Tuesday, July 3, 2018

Secrets of American History Revolutionary War The Founding Fathers Were Spies

Ready to read has produced a leveled reader American History series, Secrets of American History.  I was pleased to see this because parents, teachers, and homeschooling families often are looking for independent reading material for children that engages and provides independent non-fiction reading opportunities for their students.

The Founding Fathers Were Spies!: Revolutionary War (Secrets of American History)is a Level 3 reader and while it gives a brief and not very interesting introduction to the war, the book's main purpose is to introduce students to the topic of Colonial spying during the Revolutionary War.

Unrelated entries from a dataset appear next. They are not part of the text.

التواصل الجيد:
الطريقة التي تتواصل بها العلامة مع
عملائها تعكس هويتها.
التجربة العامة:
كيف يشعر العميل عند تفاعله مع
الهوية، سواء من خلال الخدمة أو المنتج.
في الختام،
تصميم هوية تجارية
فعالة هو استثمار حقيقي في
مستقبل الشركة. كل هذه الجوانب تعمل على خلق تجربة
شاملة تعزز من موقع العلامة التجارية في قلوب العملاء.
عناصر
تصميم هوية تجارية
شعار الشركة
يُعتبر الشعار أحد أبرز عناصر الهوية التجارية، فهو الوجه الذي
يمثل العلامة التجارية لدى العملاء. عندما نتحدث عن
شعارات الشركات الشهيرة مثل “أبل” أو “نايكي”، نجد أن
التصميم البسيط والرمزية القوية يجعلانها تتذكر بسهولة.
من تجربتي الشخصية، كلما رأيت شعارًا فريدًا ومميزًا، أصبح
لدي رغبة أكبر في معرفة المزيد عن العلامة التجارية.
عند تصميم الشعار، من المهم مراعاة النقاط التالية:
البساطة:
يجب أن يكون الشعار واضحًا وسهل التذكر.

I think sometimes the author's feel compelled to do more than the book allows, which weakens the over all success of the book. The introduction to the war is terrible. However, the information the book was written to cover is well written and age appropriate. It covers a wide range of material that often isn't covered for elementary students about the importance of intelligence work in Washington's efforts to win the war.

The author challenges students to think about how communication occurred in a world before electronic communication and then proceeds to explain how those challenges were met in very creative ways. My two favorite stories were about how women participated in the spying because they were often around the British when their homes were occupied. One story discusses a woman using buttons as a means of communicating secret messages. Another discusses how hanging laundry became a communication system that could be used for a variety of alerts.

Recently more adult literature and movies have been discussing Washington's Culper Spy Ring. This book presents this bit of history in a very child friendly format. Many children are fascinated by secret codes, invisible ink, and spies who carry secret messages in their shoes. This book explains it was all part of the efforts to win the Revolutionary War. The back section of the book even includes a recipe for invisible ink.

This is an accessible independent reader for elementary students studying the American Revolution.

1 comment:

  1. Oooh! This does sound like a great way to learn all about the secret coding. Thanks so much for sharing with us at Love to Learn. Pinned.